Selected text>
-- Begin --
So it's going to be going to, that'll when they make the sequel, that'll be, but Cast me is going to be so I don't know. I mean it's a very different kind of performance, but I think the first thing for an author to get used to is just the idea of being at a front of a room and talking for as long as I'm talking right now and people are all listening to me and we're not listening to me, but you're all looking at me and you have to be comfortable with that. And it can be a profoundly uncomfortable thing. I'm pretty comfortable with it. I could happily keep talking. I won't, but I think that's sort of the, was there an answer there?

Speaker 2 (00:10:24):

Yes, there was. That's good enough.

Speaker 3 (00:10:26):

Yeah. I think it's interesting that both Amber and Justin bring up other performative mediums because I feel like often one of the big problems with readings that I attend is no one people write a book and then they don't realize that performing it is a totally different thing and that you can't just stand there and read the words and have anyone want to listen. Even if you're a really good writer, which I've seen many really good writers give really terrible readings. And I think for me, a part of it was so when my dad's a writer and I went as a kid when I was 12, I went on a book tour with him in England and he's British, so that's also sort of, they're just performy type people and we're Jews, so the British and the Jews, it's like a lot of performance anyway, and I went on a book tour with him and no one came to any of the readings and it was really depressing, but he still got up there and did his little song and dance and I found that sort of depressing, but also kind of just like, this is what you do.
-- End --
Provided material>
-- Begin --
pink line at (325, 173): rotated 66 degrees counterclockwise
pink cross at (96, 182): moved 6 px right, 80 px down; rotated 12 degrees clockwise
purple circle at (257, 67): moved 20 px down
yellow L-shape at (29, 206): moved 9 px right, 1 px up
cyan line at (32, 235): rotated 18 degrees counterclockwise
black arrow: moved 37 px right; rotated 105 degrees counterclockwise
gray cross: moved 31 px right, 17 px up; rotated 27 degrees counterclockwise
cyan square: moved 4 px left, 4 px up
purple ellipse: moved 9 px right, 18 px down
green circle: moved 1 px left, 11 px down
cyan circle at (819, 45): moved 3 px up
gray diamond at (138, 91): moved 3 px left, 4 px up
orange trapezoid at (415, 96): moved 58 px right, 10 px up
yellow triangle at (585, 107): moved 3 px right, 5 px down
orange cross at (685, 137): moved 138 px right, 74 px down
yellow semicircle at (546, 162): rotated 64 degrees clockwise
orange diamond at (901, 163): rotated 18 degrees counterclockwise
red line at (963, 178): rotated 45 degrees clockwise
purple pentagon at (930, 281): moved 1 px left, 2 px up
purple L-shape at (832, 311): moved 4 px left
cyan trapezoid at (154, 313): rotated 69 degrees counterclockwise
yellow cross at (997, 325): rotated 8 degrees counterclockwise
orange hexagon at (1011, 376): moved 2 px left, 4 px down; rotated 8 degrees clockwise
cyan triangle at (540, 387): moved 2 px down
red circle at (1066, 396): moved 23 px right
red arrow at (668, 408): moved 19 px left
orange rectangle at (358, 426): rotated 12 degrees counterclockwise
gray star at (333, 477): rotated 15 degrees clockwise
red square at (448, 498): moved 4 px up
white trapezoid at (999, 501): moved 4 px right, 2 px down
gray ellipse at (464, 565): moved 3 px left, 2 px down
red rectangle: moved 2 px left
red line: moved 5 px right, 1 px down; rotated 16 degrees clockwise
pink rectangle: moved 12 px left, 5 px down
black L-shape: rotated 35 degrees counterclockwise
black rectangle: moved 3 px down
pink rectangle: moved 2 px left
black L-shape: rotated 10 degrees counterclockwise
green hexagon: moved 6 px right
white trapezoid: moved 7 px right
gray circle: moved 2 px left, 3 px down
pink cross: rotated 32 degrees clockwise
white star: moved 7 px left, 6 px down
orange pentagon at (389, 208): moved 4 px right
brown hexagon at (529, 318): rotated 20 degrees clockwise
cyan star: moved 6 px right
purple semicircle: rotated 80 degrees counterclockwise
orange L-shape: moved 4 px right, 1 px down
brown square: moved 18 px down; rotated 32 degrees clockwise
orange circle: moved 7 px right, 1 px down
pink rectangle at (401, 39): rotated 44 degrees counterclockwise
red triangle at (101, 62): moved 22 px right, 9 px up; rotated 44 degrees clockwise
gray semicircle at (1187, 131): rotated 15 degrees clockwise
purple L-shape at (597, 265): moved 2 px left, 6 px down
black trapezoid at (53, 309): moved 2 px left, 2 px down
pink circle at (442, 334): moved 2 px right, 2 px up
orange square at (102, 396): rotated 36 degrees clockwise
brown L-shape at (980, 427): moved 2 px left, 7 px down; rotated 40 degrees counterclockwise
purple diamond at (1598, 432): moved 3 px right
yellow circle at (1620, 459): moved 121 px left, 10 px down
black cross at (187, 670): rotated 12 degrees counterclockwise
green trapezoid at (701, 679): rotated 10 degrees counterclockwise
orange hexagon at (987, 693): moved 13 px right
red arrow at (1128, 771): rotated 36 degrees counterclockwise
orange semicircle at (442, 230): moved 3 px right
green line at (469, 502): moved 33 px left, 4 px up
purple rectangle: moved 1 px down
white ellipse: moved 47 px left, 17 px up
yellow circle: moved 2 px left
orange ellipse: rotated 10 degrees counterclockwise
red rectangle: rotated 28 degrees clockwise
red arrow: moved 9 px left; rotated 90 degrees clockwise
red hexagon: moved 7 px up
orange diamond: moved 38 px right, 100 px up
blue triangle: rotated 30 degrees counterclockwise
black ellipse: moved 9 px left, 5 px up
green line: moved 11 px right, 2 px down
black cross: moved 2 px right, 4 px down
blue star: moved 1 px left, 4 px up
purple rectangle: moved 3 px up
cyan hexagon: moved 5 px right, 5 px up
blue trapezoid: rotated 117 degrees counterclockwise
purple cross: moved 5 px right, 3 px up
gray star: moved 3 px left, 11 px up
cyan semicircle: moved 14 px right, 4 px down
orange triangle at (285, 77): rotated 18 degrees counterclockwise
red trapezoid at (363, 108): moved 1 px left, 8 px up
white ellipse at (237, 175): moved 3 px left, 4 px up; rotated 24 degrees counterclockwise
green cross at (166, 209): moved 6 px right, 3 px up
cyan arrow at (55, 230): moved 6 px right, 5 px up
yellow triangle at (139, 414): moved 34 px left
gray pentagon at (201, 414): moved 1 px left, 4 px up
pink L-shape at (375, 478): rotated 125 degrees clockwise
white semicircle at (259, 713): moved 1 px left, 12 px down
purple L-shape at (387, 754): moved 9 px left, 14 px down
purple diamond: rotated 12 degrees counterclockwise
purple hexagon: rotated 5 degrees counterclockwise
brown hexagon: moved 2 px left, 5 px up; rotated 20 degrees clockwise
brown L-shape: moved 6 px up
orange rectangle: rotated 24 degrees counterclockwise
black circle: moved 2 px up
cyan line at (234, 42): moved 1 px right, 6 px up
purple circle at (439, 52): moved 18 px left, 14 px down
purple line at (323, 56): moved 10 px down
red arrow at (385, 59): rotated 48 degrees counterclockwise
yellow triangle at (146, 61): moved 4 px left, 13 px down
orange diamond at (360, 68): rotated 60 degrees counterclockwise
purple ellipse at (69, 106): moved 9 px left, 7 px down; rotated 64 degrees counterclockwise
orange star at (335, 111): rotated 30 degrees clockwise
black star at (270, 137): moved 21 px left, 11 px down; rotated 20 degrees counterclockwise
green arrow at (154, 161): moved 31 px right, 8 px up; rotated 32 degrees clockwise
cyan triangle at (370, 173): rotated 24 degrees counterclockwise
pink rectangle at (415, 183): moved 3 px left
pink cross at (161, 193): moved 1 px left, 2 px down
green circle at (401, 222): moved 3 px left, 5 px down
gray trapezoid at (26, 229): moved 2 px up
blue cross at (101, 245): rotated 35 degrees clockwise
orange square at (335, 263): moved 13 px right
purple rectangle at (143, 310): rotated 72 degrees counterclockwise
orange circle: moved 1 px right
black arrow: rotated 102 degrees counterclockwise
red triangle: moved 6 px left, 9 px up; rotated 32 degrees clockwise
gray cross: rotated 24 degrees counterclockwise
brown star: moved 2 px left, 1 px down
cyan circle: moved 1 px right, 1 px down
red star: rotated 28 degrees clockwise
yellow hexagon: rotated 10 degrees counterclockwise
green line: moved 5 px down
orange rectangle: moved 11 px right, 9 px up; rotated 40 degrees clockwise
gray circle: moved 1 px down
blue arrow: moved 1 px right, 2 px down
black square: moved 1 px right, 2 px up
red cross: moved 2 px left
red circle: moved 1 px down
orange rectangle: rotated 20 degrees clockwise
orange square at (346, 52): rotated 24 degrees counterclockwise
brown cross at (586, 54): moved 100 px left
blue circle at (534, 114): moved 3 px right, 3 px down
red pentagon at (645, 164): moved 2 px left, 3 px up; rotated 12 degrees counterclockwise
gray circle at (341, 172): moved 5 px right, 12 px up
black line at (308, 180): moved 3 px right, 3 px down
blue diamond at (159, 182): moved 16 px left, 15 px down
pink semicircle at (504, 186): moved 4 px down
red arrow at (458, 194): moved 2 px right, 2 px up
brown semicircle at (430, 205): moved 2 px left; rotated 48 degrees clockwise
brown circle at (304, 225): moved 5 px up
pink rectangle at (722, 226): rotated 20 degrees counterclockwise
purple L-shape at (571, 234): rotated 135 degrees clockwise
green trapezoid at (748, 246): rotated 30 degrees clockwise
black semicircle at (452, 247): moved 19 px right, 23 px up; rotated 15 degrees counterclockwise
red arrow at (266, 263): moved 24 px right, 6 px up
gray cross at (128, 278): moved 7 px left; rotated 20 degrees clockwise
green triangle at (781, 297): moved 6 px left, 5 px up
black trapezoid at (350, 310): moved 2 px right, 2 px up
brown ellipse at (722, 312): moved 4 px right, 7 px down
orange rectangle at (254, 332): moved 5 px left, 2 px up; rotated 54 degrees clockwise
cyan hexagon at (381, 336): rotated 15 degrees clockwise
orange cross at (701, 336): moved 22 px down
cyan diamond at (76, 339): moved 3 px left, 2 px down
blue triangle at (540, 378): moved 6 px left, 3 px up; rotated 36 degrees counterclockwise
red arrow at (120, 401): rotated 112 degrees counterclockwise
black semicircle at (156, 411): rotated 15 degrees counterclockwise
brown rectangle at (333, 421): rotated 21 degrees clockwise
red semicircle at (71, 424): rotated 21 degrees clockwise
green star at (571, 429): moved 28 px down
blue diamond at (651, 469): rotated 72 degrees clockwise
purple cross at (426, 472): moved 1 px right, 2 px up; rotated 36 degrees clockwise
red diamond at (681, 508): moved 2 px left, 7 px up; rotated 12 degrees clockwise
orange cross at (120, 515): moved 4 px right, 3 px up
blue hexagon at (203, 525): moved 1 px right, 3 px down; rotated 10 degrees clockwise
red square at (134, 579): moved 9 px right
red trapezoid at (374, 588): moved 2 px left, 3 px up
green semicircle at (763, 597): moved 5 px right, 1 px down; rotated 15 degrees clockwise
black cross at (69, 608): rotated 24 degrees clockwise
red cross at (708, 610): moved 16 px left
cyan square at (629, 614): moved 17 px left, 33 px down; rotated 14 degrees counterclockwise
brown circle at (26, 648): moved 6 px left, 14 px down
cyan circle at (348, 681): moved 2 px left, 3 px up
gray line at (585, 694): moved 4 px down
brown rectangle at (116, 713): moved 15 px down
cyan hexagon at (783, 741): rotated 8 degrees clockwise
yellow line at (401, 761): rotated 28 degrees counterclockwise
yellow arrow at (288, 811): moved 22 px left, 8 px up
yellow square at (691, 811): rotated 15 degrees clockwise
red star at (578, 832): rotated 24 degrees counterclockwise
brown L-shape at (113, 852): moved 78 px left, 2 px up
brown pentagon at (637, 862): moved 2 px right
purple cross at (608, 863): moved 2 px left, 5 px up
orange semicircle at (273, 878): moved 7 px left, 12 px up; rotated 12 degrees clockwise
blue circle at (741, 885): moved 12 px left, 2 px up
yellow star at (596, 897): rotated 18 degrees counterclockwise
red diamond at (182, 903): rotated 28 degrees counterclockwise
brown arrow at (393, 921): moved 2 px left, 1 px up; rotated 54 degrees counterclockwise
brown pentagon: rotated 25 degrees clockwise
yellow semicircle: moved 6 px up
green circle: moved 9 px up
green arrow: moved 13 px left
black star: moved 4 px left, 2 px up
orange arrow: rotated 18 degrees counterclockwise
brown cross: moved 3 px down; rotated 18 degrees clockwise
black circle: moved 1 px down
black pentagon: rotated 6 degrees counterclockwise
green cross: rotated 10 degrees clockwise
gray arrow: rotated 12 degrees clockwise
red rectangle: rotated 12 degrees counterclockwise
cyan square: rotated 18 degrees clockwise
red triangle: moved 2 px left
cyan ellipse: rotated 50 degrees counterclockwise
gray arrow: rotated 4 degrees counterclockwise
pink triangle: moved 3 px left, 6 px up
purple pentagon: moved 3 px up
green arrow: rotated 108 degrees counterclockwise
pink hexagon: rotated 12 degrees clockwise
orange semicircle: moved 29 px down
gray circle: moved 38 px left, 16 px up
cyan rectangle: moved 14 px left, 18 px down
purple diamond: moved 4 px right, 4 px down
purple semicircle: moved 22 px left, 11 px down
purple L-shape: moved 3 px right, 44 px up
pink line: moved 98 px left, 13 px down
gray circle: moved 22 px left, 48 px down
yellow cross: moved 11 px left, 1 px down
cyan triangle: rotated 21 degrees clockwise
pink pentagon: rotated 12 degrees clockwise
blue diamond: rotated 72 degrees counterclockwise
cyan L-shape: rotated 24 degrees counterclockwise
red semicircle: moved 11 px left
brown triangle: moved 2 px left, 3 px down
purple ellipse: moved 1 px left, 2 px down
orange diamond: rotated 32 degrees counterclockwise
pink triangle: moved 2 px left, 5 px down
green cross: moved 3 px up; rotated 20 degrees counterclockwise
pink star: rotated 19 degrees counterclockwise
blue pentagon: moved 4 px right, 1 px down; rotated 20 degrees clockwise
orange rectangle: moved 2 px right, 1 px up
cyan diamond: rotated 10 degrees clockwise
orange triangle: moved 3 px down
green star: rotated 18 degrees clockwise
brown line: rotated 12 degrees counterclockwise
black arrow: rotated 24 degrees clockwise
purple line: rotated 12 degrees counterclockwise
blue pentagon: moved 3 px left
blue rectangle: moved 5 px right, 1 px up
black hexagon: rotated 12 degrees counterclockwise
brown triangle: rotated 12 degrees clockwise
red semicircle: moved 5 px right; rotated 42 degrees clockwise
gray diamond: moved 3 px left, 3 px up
-- End --
Written instruction>
In the transcript about author readings, how old was Speaker 3 when going on a book tour in England with their father?

Result>
12 years old.